The variable will be local to the PC. So each PC logged in as a different user will hold their own User ID. In fact, as far as I understand it, each instance of Access will hold its own instance of the global variable. So there shouldn't be any conflicts.

As for problems. I have read that if there are any problems in your application your global variables will reset. I do not know when or what constitutes a "problem" or why it would do this.

I tend to stay away from global variables as it is not considered good programming practice. However it is the easier alternative.


----------



## Esraa (Apr 14, 2012)

thanx alot Albert !
I spent long time to work on this code :



> db.Execute "INSERT INTO [tblAuditTrail] VALUES ('" & [userID] & "','" & modify & "','" & _ [CandidateName] & "','" & updateField & "'," & time() & "," & date() & ");"

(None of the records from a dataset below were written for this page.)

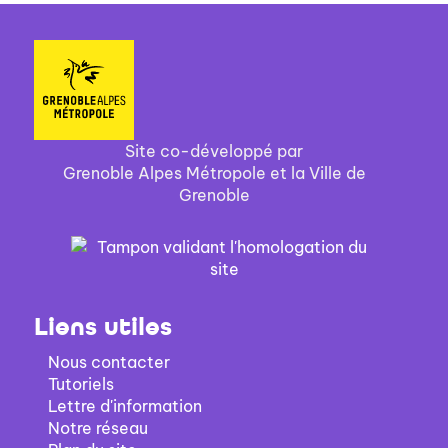
Site co-développé par
Grenoble Alpes Métropole et la Ville de
Grenoble
Liens utiles
Nous contacter
Tutoriels
Lettre d'information
Notre réseau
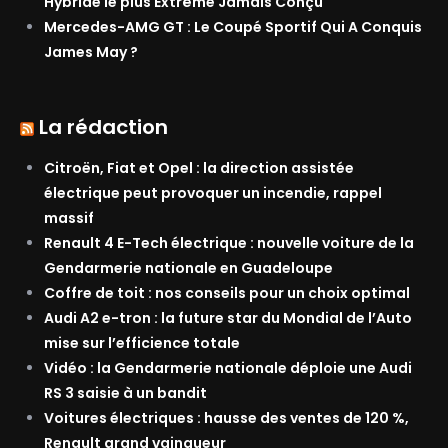
Hybride le plus Extrême Jamais Conçu
Mercedes-AMG GT : Le Coupé Sportif Qui A Conquis
James May ?
La rédaction
Citroën, Fiat et Opel : la direction assistée
électrique peut provoquer un incendie, rappel
massif
Renault 4 E-Tech électrique : nouvelle voiture de la
Gendarmerie nationale en Guadeloupe
Coffre de toit : nos conseils pour un choix optimal
Audi A2 e-tron : la future star du Mondial de l’Auto
mise sur l’efficience totale
Vidéo : la Gendarmerie nationale déploie une Audi
RS 3 saisie à un bandit
Voitures électriques : hausse des ventes de 120 %,
Renault grand vainqueur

I tried Also many codes to insert data in table but they didn't work at all


----------



## AlbertMC2 (Jul 15, 2010)

Hi

You will have to show me what code you are using. The code you supplied in the previous post was the code I supplied in post 2 and was meant as an example of the command that you would use to update an audit trail table.
Read post2 again and modify the code according to your database.

Alternatively see these 2 sites on how to create an audit trail for any changes made.
Note that you will have to modify these 2 as well to get them to work with your database:
1. How to create an audit trail of record changes in a form in Access 2000
2. Access/VBA Tutorials - Creating an Audit Trail


----------